EXERCISE REQUIREMENTS
Where "down" occurs in a line of the entries below, copy that line.

GIVEN RECORDS
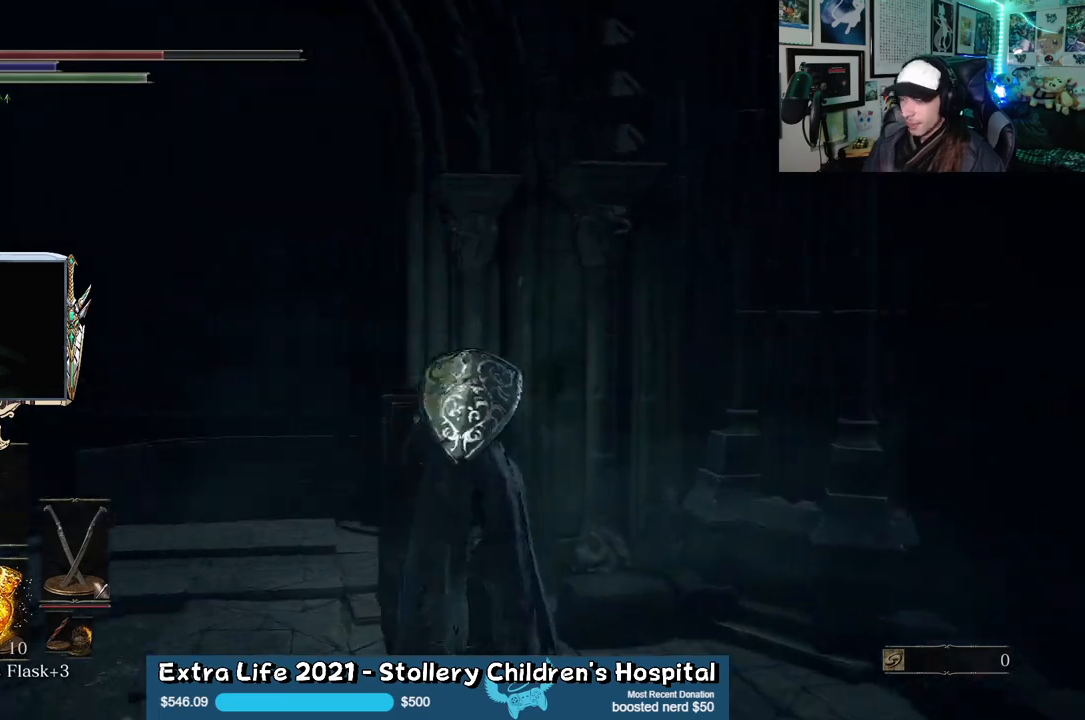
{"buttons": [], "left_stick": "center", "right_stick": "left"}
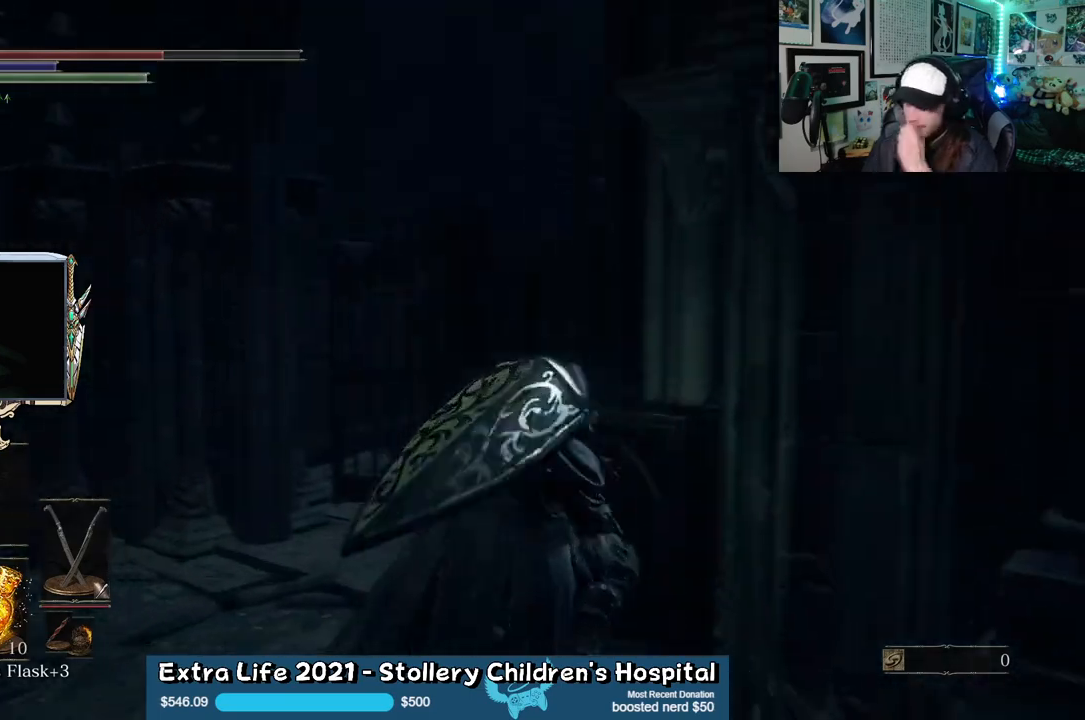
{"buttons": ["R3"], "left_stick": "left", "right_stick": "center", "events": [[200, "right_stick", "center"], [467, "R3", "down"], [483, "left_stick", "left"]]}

---

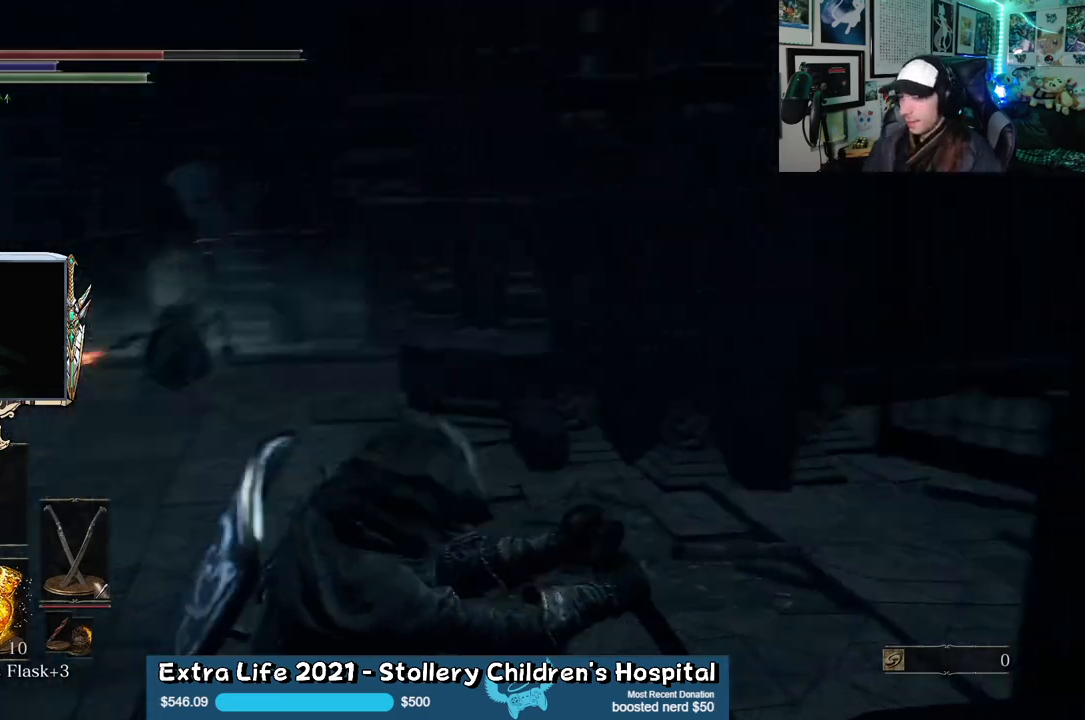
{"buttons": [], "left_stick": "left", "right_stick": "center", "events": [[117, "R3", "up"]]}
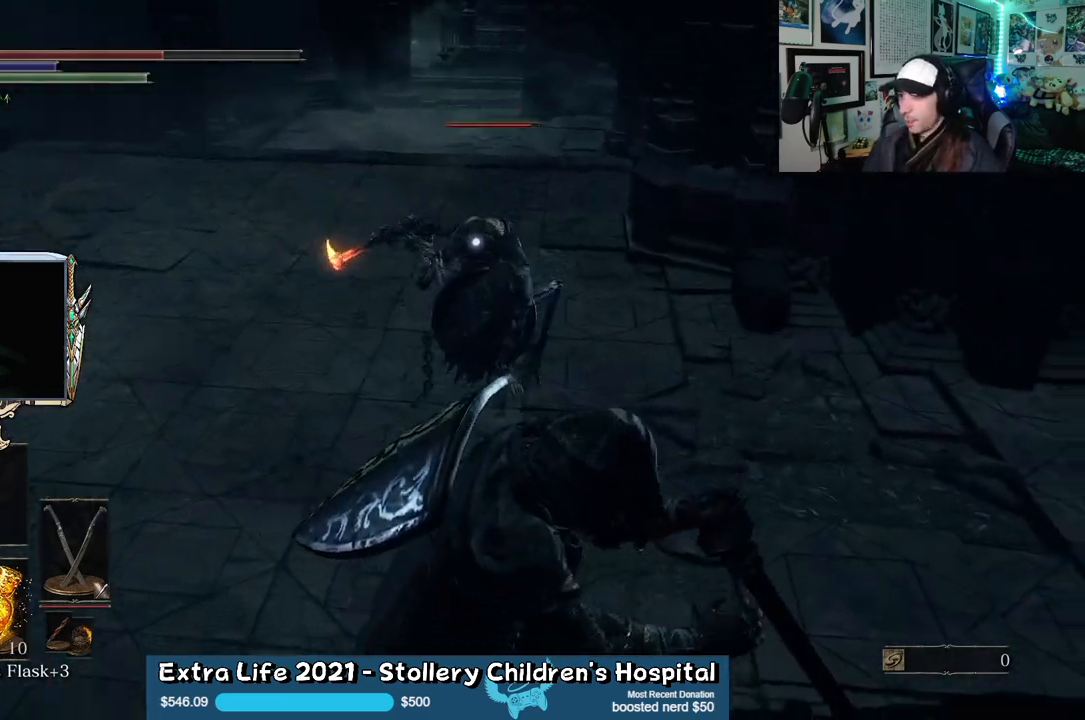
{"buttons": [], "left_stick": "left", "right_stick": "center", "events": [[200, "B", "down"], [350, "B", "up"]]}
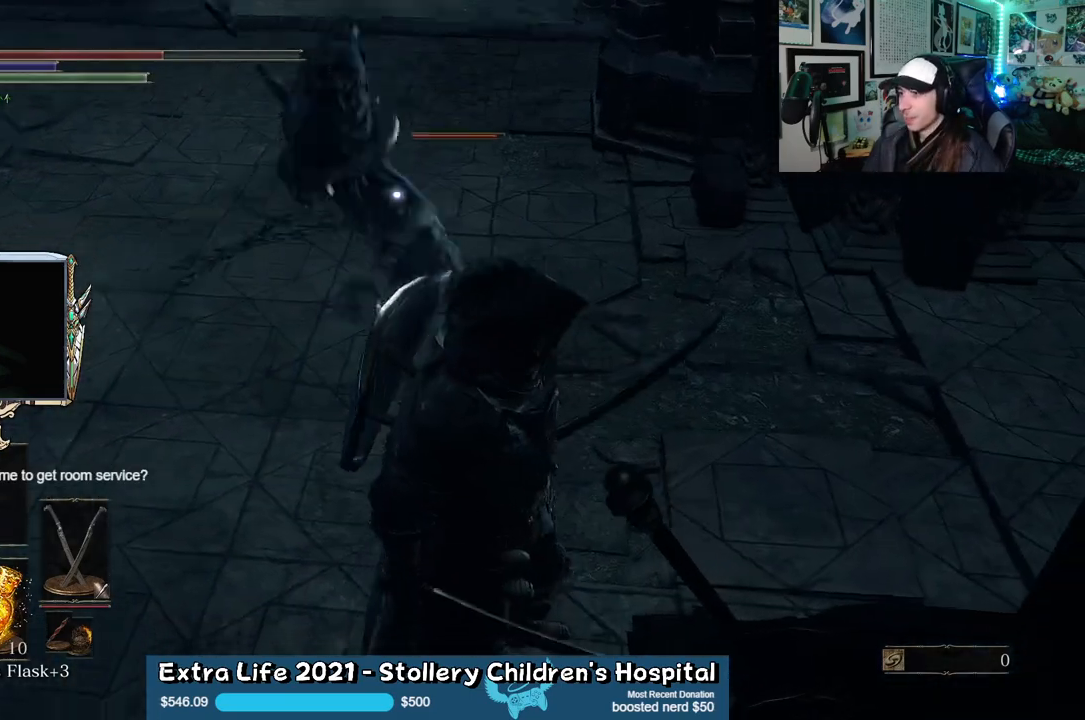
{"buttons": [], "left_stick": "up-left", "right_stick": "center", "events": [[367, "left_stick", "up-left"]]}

...

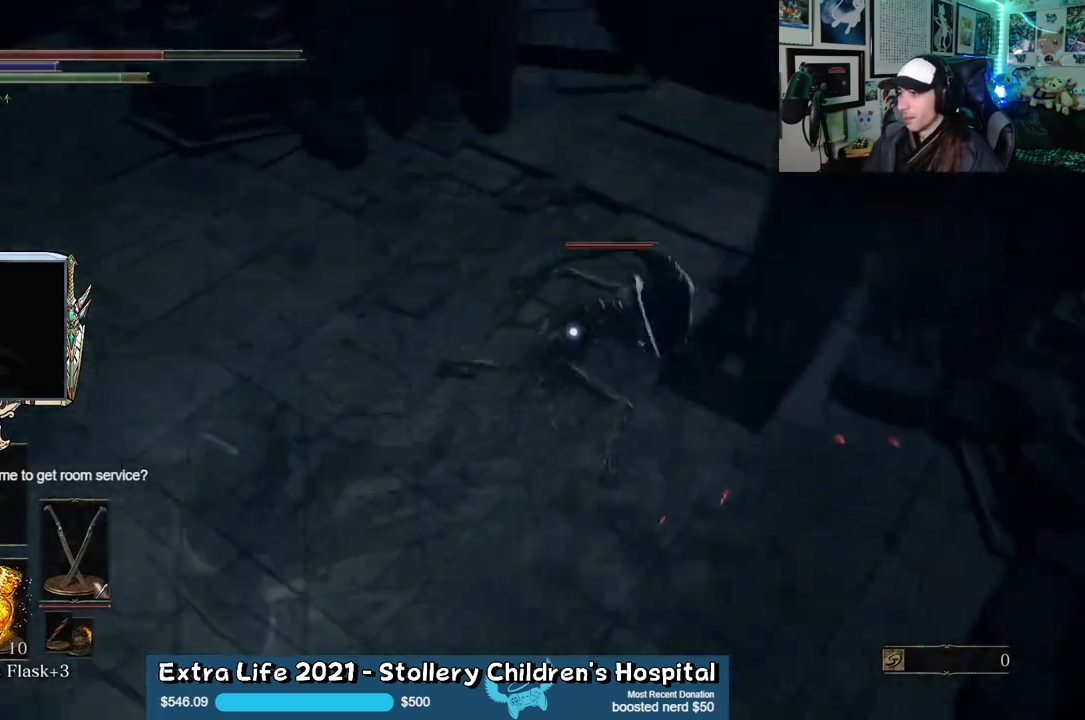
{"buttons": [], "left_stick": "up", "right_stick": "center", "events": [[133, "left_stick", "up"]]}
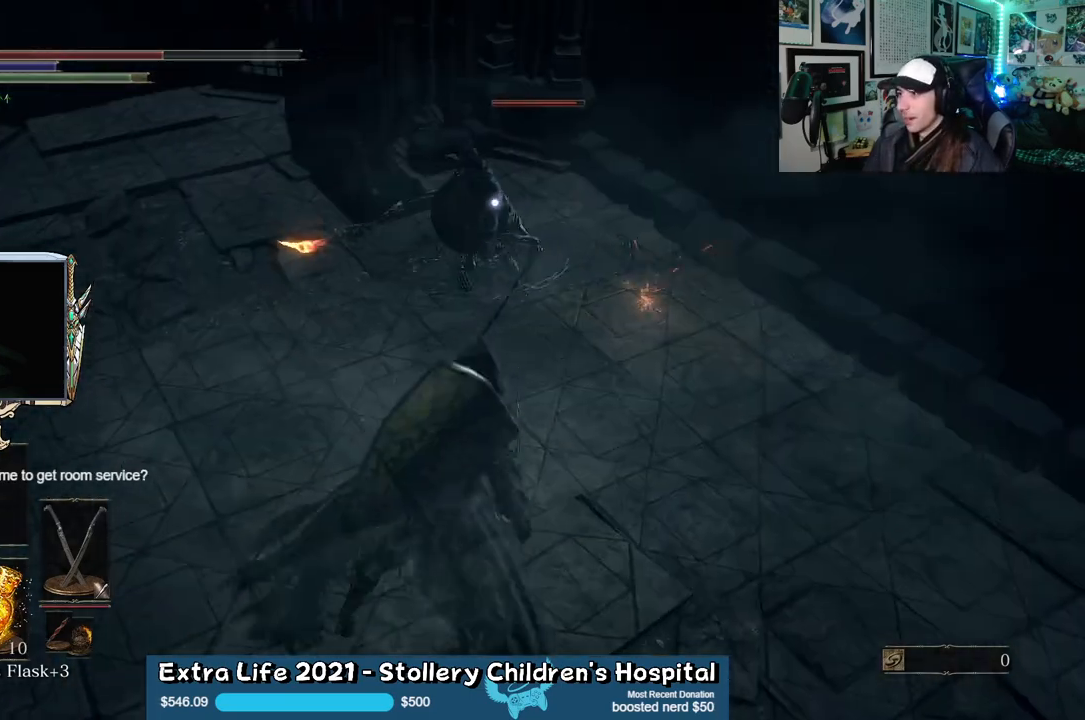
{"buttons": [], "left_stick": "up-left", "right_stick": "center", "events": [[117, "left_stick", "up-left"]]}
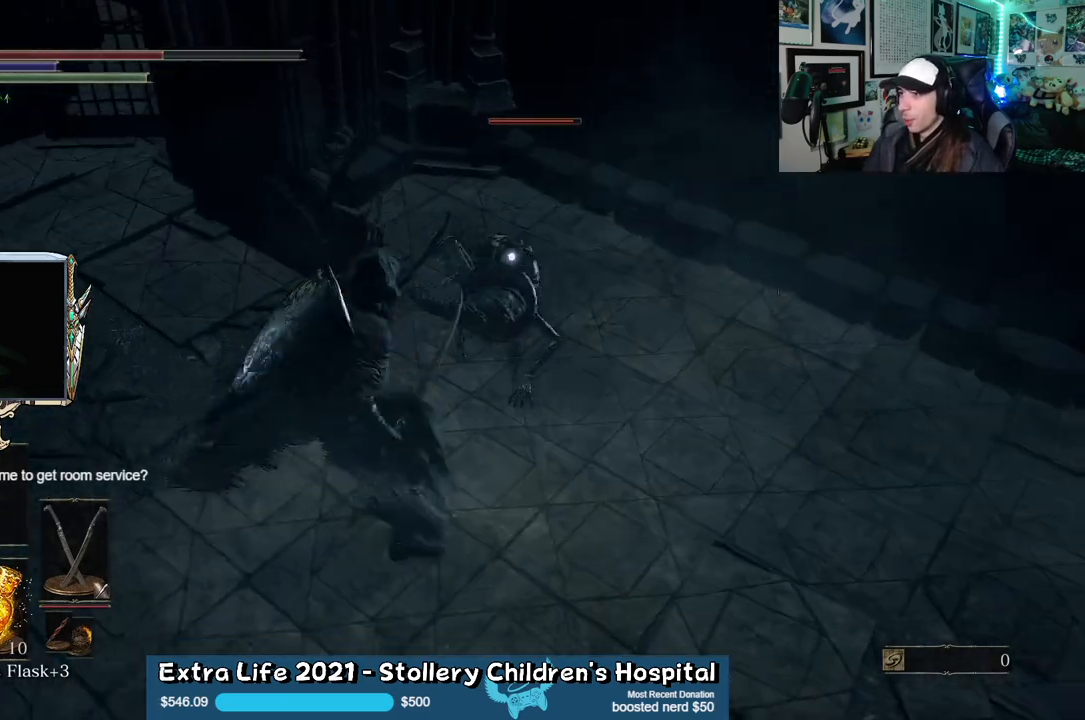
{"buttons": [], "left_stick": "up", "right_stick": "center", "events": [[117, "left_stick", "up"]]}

TASK RESPONSE
{"buttons": ["R3"], "left_stick": "left", "right_stick": "center", "events": [[200, "right_stick", "center"], [467, "R3", "down"], [483, "left_stick", "left"]]}
{"buttons": [], "left_stick": "left", "right_stick": "center", "events": [[200, "B", "down"], [350, "B", "up"]]}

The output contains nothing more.